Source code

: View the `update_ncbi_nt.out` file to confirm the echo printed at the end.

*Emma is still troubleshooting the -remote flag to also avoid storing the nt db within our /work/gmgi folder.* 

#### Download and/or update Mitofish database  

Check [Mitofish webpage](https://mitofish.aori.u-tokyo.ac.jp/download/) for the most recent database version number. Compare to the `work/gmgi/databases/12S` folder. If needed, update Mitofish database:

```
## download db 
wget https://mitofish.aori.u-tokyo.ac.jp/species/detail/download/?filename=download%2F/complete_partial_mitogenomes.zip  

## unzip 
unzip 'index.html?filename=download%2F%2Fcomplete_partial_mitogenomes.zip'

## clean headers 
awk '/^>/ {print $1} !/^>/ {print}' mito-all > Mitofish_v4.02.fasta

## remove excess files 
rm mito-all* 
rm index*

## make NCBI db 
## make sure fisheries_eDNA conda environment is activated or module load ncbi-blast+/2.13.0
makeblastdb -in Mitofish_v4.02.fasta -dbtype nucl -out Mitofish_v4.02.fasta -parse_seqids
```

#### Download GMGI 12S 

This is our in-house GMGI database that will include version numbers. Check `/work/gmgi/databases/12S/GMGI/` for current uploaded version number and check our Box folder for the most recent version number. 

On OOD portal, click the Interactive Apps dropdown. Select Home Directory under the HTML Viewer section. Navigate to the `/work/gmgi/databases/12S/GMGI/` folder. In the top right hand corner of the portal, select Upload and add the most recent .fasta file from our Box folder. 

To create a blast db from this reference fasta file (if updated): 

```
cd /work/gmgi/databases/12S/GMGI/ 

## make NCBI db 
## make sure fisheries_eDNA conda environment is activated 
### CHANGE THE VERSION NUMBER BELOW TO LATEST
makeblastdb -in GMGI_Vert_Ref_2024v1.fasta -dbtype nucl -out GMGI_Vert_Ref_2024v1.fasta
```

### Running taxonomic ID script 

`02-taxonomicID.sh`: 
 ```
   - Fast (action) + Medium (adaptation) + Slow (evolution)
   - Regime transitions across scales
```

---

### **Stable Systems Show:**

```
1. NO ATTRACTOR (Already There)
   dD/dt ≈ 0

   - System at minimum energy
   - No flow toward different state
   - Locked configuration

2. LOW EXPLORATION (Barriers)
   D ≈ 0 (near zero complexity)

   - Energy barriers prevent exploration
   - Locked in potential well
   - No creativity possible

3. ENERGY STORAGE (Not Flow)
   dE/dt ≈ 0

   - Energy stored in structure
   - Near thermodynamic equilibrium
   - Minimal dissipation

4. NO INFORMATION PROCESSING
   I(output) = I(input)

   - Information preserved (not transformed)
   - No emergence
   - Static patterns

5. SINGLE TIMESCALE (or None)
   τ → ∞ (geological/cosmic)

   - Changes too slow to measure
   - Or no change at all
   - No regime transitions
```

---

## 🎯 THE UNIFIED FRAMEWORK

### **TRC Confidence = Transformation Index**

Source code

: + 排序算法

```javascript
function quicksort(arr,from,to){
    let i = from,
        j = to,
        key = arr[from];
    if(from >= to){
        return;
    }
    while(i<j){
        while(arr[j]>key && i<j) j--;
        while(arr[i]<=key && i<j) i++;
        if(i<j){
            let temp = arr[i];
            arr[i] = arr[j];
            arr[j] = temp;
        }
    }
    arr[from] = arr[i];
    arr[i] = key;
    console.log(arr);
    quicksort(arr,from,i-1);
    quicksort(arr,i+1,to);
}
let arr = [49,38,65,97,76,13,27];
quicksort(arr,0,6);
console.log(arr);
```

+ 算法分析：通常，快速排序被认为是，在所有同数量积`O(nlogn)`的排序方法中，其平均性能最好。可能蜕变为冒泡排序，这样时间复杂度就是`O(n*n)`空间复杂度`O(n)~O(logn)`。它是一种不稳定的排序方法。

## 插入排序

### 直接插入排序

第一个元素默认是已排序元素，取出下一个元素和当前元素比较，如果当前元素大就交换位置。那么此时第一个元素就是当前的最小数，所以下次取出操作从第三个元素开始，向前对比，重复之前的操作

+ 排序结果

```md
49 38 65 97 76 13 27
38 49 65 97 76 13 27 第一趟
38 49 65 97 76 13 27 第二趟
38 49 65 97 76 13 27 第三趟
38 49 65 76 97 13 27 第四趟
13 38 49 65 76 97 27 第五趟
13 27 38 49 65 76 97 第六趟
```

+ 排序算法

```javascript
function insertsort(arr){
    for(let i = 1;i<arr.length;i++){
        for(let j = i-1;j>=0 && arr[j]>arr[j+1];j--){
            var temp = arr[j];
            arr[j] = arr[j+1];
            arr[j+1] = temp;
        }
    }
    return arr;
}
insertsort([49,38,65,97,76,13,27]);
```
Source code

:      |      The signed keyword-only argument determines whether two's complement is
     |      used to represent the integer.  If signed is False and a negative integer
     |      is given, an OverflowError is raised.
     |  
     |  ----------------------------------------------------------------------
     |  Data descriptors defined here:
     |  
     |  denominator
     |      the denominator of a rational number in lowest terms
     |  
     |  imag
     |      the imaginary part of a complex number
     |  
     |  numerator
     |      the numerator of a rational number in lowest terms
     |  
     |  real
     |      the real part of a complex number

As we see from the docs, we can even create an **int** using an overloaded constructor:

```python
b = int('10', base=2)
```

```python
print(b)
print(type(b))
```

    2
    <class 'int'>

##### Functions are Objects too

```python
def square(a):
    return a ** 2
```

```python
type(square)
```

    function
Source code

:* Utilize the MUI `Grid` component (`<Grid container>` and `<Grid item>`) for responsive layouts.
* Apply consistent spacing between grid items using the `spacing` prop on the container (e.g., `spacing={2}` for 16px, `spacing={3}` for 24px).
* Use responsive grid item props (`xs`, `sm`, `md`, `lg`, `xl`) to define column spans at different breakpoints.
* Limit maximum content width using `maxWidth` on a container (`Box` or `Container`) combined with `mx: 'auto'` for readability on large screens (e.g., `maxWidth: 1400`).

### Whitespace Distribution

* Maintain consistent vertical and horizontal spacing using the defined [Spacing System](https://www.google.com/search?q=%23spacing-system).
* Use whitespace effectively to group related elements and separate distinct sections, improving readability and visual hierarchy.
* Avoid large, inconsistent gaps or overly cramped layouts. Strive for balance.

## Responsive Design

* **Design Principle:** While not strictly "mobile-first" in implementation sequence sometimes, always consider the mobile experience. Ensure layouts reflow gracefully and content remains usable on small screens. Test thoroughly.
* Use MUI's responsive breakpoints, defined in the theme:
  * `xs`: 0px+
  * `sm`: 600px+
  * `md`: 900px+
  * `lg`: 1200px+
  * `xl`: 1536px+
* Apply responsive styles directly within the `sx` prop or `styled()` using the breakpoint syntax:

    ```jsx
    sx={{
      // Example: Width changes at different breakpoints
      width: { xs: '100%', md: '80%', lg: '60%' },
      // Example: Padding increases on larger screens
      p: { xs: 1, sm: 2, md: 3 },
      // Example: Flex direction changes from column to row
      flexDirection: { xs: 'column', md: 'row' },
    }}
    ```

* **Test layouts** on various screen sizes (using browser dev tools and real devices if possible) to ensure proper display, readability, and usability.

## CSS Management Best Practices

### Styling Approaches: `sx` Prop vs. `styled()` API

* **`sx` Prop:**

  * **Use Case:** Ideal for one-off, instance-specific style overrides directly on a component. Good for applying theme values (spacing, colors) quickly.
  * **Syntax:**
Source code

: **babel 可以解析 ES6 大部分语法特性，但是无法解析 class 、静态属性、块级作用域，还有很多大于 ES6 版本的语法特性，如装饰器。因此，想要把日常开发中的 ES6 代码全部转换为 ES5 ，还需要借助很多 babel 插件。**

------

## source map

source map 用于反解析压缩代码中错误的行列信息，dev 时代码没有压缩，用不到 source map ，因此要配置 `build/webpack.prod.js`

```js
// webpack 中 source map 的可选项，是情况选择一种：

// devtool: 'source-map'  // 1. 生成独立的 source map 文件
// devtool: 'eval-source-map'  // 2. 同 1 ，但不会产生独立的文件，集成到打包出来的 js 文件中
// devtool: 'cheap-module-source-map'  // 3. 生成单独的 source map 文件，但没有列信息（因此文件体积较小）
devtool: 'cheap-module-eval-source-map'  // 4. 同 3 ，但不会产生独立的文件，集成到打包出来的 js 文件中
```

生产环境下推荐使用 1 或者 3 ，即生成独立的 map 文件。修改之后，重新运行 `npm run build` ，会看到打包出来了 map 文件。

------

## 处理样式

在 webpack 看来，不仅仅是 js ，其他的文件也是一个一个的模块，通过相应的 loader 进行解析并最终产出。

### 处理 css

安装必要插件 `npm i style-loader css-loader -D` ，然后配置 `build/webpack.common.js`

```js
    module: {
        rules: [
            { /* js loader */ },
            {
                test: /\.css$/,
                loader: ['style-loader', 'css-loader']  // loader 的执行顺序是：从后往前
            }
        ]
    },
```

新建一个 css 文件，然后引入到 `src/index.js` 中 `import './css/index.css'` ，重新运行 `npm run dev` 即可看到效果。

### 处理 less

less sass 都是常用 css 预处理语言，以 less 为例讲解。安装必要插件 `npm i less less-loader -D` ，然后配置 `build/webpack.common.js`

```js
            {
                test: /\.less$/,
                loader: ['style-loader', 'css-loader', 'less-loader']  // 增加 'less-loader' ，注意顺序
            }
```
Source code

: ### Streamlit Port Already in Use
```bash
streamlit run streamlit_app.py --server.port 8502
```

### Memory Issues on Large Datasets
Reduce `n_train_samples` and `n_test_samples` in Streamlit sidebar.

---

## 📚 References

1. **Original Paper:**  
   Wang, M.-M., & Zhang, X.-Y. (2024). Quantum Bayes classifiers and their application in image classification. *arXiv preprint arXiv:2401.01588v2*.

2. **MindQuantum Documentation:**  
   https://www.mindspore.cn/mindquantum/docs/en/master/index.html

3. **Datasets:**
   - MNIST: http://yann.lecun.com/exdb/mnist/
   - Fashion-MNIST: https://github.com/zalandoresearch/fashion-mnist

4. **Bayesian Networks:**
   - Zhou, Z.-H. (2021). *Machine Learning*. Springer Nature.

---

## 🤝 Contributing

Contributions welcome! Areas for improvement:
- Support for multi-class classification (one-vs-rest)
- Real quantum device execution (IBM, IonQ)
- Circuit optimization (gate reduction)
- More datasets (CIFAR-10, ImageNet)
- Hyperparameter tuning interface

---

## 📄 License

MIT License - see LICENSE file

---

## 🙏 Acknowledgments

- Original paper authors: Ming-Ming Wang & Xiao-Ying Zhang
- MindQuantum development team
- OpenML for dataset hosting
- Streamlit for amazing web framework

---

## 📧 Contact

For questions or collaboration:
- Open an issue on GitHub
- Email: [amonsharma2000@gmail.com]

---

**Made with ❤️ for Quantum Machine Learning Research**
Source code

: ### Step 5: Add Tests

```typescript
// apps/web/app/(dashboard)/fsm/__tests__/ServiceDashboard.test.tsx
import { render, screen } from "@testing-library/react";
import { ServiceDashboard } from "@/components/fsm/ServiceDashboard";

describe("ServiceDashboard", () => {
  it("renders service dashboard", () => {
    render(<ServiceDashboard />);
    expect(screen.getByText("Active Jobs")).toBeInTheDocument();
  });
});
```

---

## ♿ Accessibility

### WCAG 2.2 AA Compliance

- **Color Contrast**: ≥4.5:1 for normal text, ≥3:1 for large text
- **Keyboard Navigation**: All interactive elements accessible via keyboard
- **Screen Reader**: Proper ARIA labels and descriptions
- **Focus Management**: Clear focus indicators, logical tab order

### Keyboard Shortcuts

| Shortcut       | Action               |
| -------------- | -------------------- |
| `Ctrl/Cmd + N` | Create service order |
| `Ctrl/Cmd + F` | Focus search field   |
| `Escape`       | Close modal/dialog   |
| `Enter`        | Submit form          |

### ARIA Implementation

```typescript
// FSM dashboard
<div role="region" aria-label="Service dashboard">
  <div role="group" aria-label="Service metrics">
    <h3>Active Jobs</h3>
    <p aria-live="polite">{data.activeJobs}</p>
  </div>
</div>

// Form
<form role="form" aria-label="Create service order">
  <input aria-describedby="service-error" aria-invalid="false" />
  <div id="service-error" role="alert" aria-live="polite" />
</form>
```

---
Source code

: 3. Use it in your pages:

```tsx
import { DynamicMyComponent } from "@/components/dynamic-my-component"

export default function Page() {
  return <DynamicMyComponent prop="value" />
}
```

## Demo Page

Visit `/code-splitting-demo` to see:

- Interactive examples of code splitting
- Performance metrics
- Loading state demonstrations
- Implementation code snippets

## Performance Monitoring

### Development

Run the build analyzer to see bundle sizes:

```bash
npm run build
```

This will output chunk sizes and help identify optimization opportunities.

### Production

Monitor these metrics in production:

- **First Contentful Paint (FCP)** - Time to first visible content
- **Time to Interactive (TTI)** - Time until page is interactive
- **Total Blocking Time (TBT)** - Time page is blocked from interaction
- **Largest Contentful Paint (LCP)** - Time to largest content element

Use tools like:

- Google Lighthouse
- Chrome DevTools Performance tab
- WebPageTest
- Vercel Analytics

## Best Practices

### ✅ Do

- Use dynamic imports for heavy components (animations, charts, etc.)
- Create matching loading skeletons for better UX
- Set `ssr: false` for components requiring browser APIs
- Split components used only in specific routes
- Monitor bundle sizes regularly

-=-=-=-=-

=== Problem to work on ===
Using the records above, find the number of lines that contain the string "Design", and give that number without further comment.

=== Result of the exercise ===
2